Lyrically it ended up being a combination of writing in the room and woodshedding at home – I’m pretty happy with just about holding my own among such esteemed company. When it came to Zonin‘, I had already written a couple of verses on the topic for an impulsive early remix – so what to do for the real thing? I ended up using the second verse of my original track but in trying to fit it in, I rapped most of it in double-time.

Coolio and I mixed and mastered the tracks, adding a few flourishes as we went along. He had the brilliant idea to add some audio of our favourite Youtube drum sensei Stephen Taylor talking about zoning to Zonin‘, and I went widescreen with sound effects on Crackerjack.

I asked Gustavo to do the cover again – it was Coolio’s idea to model it on The Doors’ Strange Days, but with the Mandalay Van in the background.

I wasn’t sure what the Brazil-based Gustavo might make of the iconic Canberra eating spot, but he said he was excited to draw a dope-ass bus after getting requests for the same sports cars over and over for other rappers’ album covers!

NICK: This one didn’t seem to take quite so long to me, cause I was just coming in as a rapper as and when we were all free.

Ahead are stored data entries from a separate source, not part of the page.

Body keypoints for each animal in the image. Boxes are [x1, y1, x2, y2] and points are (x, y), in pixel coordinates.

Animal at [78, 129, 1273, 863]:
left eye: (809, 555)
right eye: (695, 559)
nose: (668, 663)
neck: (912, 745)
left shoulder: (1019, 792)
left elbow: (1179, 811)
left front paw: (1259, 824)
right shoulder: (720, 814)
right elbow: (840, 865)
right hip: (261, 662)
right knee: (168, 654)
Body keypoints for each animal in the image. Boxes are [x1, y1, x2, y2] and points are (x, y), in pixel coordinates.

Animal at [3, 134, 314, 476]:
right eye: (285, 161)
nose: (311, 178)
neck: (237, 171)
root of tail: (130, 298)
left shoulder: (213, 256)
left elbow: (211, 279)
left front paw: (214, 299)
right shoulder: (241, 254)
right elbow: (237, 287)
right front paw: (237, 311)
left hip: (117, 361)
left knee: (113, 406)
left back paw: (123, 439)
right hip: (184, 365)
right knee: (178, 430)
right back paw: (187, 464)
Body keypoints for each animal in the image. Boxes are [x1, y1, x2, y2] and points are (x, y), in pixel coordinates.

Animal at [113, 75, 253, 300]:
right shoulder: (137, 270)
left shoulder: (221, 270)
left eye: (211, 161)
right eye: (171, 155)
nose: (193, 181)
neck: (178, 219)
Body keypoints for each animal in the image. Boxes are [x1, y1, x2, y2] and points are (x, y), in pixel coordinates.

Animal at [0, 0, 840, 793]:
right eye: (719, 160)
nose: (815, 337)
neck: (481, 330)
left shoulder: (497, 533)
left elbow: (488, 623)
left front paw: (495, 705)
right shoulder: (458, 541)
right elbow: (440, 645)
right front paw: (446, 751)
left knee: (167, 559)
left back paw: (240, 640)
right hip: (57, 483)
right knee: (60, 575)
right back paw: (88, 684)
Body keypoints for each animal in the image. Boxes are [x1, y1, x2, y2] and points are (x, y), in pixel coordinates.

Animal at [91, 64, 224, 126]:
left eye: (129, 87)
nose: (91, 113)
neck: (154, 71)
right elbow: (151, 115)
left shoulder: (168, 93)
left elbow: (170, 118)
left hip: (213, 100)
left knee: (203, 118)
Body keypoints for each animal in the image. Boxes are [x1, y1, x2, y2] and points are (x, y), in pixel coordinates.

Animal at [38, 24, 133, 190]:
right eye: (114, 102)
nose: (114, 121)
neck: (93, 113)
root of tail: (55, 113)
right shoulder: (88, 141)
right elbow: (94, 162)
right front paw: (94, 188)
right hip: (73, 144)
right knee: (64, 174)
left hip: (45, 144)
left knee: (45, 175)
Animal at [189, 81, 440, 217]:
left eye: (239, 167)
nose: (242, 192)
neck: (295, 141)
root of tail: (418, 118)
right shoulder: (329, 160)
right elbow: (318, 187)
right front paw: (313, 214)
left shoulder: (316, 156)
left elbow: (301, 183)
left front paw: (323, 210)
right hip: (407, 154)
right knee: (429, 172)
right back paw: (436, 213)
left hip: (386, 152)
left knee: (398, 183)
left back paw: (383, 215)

I wrote most of my stuff in the room with the other guys which was handy for maintaining a sense of healthy competition. Which probably isn’t apparent from the mid-paced slackness of my rhymes, but look the others are all so hard on their fast-and-nimble tip that it’s kind of the obvious hole to fill! I appreciated having a brief to work to for each song, and then I just did my usual Babyfreeze shit of making raw personal disclosures in a context where they will never be read as such.

I was a deliberately terrible team player on this one, scrolling my phone for any part of the sessions that didn’t require me to write or record, but I like to think I made a pretty good contribution with the chorus to Zonin’ which is easily one of my favourite things I’ve ever written for anything. That was a case of just vibing on a loop that Simon had on one of his many mixtapes, and yeah now that I think of it Luke is right I wrote that literally years ago. Anyway, the others all did a great job of writing to the theme of Travel Braggadocio, and of general world-building across the record. In fact I would love anyone who listens to the record to send me their best wikipedia summary of the NSU biopic that is suggested by the and includes the plots of all these songs.